----- MATERIAL TO PROCESS -----

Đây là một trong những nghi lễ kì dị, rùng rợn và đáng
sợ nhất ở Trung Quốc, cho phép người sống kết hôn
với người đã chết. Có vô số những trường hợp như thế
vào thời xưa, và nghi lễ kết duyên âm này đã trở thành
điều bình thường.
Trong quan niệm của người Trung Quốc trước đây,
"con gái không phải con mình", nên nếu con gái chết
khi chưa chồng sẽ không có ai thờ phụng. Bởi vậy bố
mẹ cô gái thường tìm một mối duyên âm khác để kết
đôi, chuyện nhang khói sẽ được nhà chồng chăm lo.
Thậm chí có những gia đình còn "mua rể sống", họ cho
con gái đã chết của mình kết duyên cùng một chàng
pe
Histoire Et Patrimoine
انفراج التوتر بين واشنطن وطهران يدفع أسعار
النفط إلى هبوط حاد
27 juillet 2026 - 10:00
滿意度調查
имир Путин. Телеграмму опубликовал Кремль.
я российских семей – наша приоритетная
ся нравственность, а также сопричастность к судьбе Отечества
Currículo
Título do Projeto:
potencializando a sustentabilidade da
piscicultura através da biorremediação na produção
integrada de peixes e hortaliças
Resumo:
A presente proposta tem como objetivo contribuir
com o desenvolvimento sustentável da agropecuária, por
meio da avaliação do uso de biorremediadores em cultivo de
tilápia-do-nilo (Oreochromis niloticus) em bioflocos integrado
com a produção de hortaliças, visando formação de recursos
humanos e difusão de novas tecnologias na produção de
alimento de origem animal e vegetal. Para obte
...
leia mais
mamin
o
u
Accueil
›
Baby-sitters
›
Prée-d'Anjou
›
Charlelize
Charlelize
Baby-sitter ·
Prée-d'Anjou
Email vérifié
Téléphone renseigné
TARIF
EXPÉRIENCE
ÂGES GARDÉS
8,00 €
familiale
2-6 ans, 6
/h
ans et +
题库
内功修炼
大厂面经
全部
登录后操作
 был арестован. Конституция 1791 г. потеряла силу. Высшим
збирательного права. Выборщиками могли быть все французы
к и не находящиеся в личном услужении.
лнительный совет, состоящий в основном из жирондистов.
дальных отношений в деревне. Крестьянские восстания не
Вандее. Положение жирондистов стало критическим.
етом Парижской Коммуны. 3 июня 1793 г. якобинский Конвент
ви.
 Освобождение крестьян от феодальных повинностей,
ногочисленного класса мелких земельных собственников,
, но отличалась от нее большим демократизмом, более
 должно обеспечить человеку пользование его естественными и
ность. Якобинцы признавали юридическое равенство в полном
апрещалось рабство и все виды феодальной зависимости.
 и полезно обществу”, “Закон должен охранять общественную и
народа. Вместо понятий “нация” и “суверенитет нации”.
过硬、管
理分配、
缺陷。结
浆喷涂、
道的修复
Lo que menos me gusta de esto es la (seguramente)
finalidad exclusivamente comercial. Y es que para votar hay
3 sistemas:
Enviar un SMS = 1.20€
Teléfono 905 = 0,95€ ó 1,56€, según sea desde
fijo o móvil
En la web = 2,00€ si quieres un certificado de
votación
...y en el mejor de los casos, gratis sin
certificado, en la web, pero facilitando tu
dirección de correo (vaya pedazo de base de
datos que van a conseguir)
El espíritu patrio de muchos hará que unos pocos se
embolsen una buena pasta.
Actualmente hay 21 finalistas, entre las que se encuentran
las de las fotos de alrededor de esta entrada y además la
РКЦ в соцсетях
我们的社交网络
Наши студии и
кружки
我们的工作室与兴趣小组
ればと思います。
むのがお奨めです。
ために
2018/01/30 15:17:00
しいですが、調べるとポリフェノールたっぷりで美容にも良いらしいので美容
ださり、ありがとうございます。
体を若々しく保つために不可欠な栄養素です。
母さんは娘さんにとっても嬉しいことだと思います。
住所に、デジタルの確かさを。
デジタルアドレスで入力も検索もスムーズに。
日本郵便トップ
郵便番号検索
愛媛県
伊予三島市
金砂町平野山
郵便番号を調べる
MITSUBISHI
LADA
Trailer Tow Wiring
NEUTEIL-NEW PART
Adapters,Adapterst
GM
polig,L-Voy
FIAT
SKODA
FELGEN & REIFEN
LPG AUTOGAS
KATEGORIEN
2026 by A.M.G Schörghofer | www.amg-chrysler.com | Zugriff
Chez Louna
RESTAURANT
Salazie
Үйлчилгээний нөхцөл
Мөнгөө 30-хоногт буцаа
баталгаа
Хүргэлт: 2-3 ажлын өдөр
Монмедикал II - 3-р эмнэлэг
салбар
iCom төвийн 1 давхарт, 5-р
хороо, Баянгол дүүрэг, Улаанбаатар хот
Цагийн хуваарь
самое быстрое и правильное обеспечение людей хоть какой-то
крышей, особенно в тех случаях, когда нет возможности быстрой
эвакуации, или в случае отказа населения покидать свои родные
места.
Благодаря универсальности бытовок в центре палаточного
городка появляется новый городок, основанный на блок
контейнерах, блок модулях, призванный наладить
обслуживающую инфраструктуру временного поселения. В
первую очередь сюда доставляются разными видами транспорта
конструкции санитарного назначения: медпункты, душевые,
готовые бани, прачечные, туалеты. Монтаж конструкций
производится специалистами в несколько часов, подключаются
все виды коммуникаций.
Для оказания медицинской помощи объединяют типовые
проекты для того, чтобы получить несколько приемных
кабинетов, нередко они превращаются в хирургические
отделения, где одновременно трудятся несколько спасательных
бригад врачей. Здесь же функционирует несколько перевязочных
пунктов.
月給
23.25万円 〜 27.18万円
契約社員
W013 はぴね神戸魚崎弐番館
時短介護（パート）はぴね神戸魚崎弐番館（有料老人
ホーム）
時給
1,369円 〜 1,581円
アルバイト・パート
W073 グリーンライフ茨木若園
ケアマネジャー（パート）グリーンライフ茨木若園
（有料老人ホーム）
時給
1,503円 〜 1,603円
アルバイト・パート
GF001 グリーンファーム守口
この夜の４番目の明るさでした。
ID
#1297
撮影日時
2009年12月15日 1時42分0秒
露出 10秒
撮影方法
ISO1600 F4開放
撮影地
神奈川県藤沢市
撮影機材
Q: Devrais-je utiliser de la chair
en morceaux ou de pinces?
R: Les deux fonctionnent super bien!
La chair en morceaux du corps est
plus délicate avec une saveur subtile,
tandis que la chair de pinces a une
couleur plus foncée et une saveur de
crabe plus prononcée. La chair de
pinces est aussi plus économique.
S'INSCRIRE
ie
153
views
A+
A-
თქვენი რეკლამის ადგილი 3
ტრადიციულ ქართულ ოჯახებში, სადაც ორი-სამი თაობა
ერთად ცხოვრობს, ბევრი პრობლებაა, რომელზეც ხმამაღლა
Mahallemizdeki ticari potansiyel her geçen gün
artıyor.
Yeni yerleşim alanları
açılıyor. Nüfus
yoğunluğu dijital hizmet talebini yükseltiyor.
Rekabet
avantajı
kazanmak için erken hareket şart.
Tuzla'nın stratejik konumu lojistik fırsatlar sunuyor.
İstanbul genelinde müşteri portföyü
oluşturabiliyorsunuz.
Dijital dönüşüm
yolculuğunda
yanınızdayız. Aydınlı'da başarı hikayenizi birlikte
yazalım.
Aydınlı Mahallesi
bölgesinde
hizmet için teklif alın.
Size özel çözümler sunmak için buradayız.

-----

Copy everything from the start of the data down to the line containing "com a produção", replacing "piscicultura" with "aquicultura" and leaving everything else as it is.

**FINISHED EXERCISE:**
Đây là một trong những nghi lễ kì dị, rùng rợn và đáng
sợ nhất ở Trung Quốc, cho phép người sống kết hôn
với người đã chết. Có vô số những trường hợp như thế
vào thời xưa, và nghi lễ kết duyên âm này đã trở thành
điều bình thường.
Trong quan niệm của người Trung Quốc trước đây,
"con gái không phải con mình", nên nếu con gái chết
khi chưa chồng sẽ không có ai thờ phụng. Bởi vậy bố
mẹ cô gái thường tìm một mối duyên âm khác để kết
đôi, chuyện nhang khói sẽ được nhà chồng chăm lo.
Thậm chí có những gia đình còn "mua rể sống", họ cho
con gái đã chết của mình kết duyên cùng một chàng
pe
Histoire Et Patrimoine
انفراج التوتر بين واشنطن وطهران يدفع أسعار
النفط إلى هبوط حاد
27 juillet 2026 - 10:00
滿意度調查
имир Путин. Телеграмму опубликовал Кремль.
я российских семей – наша приоритетная
ся нравственность, а также сопричастность к судьбе Отечества
Currículo
Título do Projeto:
potencializando a sustentabilidade da
aquicultura através da biorremediação na produção
integrada de peixes e hortaliças
Resumo:
A presente proposta tem como objetivo contribuir
com o desenvolvimento sustentável da agropecuária, por
meio da avaliação do uso de biorremediadores em cultivo de
tilápia-do-nilo (Oreochromis niloticus) em bioflocos integrado
com a produção de hortaliças, visando formação de recursos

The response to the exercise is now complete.